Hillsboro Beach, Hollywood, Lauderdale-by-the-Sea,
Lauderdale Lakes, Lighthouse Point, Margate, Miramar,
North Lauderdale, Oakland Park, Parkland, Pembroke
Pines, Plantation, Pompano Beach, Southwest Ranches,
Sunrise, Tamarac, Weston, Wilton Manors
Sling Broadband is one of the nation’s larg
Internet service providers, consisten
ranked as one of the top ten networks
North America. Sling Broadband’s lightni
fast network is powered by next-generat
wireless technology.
· · · · · · ·
Your instructions
Which lines of the records contain the word "Sling"? Report each one in full.

Solved exercise
Sling Broadband is one of the nation’s larg
North America. Sling Broadband’s lightni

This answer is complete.